Janus 激酶抑制剂 (JAKi) 是一类用于治疗广泛自身免疫和骨髓增生性疾病的口服小分子药物。由于口服治疗的顺应性和主要由细胞色素 P450 酶驱动的代谢存在波动,JAKi 表现出显著的个体内和个体间药代动力学变异性。JAKi 具有剂量反应关系和狭窄的治疗指数:治疗药物监测 (TDM) 有望优化和调整其剂量方案,以解决与剂量和安全性相关的疗效和耐受性问题。本研究开发并验证了一种使用多重高效液相色谱-串联质谱 (HPLC-MS/MS) 的灵敏分析方法,用于同时定量测定目前使用的 6 种主要 JAKi,即阿布昔替尼、巴瑞替尼、非达替尼、芦可替尼、托法替尼和培哚替尼。使用甲醇进行蛋白沉淀,并用稳定同位素标记的内标进行血浆样品预处理。

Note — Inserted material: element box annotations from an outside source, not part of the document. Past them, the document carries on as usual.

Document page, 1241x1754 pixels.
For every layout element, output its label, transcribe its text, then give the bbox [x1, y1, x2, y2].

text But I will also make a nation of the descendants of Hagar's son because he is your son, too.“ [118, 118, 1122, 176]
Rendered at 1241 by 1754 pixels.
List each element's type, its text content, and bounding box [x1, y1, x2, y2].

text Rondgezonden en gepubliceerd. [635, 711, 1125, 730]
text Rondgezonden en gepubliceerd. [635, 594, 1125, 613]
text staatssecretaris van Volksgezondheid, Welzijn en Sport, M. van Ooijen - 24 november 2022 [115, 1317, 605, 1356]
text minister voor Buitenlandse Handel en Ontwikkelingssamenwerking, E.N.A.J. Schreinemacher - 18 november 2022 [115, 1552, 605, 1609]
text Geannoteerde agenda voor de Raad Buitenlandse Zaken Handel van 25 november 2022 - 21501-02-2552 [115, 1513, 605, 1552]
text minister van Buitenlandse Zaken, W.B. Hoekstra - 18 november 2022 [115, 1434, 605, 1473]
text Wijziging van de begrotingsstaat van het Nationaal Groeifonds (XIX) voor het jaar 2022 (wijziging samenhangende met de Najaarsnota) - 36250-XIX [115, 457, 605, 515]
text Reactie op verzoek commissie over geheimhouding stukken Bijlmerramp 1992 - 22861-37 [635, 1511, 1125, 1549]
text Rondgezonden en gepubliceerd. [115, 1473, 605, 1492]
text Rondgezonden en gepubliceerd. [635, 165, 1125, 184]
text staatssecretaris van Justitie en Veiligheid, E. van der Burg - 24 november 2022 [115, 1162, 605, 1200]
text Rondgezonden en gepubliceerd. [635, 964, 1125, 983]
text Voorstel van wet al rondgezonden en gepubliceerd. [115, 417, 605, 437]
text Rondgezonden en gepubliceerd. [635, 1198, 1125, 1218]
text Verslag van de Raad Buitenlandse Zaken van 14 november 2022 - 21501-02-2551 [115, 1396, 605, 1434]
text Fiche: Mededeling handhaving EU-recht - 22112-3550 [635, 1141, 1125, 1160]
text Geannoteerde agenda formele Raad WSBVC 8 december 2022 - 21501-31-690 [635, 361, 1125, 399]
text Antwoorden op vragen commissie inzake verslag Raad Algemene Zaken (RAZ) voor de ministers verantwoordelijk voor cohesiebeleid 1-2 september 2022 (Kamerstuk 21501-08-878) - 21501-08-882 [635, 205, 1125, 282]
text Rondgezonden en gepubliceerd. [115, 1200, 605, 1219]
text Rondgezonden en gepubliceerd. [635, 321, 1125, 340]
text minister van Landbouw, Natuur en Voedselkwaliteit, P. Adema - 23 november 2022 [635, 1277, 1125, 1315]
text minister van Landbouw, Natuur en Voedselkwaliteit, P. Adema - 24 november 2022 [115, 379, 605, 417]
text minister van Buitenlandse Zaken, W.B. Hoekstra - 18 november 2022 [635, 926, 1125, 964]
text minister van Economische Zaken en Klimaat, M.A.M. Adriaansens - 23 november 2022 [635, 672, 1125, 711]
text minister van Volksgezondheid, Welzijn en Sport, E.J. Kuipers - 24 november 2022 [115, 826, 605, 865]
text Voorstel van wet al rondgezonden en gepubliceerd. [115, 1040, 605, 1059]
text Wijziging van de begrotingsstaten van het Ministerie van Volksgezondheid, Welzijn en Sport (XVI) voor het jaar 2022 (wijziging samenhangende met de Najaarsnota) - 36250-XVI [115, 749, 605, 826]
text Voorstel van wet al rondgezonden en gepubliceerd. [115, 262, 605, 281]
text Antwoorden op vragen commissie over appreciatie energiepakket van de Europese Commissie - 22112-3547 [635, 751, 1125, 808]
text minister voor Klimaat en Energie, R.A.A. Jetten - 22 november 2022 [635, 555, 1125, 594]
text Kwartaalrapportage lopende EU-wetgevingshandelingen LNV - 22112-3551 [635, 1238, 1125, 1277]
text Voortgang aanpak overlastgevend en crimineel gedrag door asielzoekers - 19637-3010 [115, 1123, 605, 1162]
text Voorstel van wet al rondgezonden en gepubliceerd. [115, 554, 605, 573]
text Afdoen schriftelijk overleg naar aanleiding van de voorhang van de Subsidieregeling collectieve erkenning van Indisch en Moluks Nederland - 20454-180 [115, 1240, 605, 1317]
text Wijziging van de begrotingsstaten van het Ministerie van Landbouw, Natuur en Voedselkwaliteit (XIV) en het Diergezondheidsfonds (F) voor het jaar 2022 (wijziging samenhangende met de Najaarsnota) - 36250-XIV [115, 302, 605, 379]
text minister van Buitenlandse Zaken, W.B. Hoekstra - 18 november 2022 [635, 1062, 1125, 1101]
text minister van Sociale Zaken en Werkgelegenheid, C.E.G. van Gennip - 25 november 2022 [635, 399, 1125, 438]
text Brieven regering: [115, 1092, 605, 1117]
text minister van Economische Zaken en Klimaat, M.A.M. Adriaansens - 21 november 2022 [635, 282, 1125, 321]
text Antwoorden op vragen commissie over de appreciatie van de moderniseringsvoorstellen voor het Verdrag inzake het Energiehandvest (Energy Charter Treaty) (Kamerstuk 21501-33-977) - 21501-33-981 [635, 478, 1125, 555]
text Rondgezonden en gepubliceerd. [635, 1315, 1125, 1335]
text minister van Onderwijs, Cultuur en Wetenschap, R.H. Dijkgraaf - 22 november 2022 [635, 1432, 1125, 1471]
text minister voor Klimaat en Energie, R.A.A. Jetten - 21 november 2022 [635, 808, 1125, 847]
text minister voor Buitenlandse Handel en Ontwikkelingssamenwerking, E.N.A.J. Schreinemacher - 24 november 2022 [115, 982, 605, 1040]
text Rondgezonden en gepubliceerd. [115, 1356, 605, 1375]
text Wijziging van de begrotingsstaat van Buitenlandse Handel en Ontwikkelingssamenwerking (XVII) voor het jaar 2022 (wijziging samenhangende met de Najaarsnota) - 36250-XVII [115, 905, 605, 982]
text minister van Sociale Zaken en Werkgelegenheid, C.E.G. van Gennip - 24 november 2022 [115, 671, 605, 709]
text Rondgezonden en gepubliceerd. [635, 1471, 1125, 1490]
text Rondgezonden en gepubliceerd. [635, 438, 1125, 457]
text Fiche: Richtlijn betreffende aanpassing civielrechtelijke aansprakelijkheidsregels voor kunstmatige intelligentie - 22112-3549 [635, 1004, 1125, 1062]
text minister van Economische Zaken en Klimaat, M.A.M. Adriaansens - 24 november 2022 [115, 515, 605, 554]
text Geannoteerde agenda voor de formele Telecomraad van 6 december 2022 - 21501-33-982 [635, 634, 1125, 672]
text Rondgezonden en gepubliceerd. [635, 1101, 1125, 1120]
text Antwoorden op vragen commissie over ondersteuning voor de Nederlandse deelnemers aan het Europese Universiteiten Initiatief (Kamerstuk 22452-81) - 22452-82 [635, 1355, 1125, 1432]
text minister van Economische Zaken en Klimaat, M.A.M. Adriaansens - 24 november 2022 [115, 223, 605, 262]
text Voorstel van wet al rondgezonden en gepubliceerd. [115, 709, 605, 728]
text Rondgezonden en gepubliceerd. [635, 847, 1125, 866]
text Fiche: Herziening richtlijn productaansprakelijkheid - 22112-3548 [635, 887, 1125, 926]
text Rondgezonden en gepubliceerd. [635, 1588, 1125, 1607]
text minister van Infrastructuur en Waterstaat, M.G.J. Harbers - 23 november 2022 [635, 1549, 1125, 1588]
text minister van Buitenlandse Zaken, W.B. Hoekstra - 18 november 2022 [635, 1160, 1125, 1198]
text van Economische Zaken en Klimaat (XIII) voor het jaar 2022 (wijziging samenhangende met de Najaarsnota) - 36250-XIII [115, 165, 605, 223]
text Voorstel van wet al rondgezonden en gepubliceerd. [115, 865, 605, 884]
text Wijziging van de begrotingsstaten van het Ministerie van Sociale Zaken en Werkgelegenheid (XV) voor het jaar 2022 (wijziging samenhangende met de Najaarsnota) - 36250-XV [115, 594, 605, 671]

在超纯水中将上清液稀释 1:1 后,使用 C 柱 Xselect HSS T3 2.5 µm,2.1x150 mm,以包含 0.2%甲酸 (FA) 和乙腈 (+FA 0.1%) 的梯度模式进行分离。多重分析的分析运行时间为 7 分钟。通过电喷雾电离在正模式下监测 JAKi 药物,随后进行三重四极杆 MS/MS 分析。该方法根据 SFSTP 和 ICH 指南进行验证,涵盖了临床相关浓度范围(0.5-200ng/mL 用于阿布昔替尼、巴瑞替尼和培哚替尼;1-400ng/mL 用于托法替尼;0.5-400ng/mL 用于芦可替尼;10-800ng/mL 用于非达替尼)。该多重 HPLC-MS/MS 测定法在准确性(91.1%-113.5%)、重复性(3.0%-9.9%)和中间精密度(4.5%-11.3%)方面表现出良好的性能。我们开发并验证了一种用于人血浆中 JAKi 阿布昔替尼、巴瑞替尼、非达替尼、芦可替尼、托法替尼和培哚替尼的多重定量分析的高灵敏度方法。该方法将应用于前瞻性临床药代动力学研究,以确定基于残留药物浓度的 JAKi 的 TDM 方案是否可以使用疾病特异性治疗范围推荐。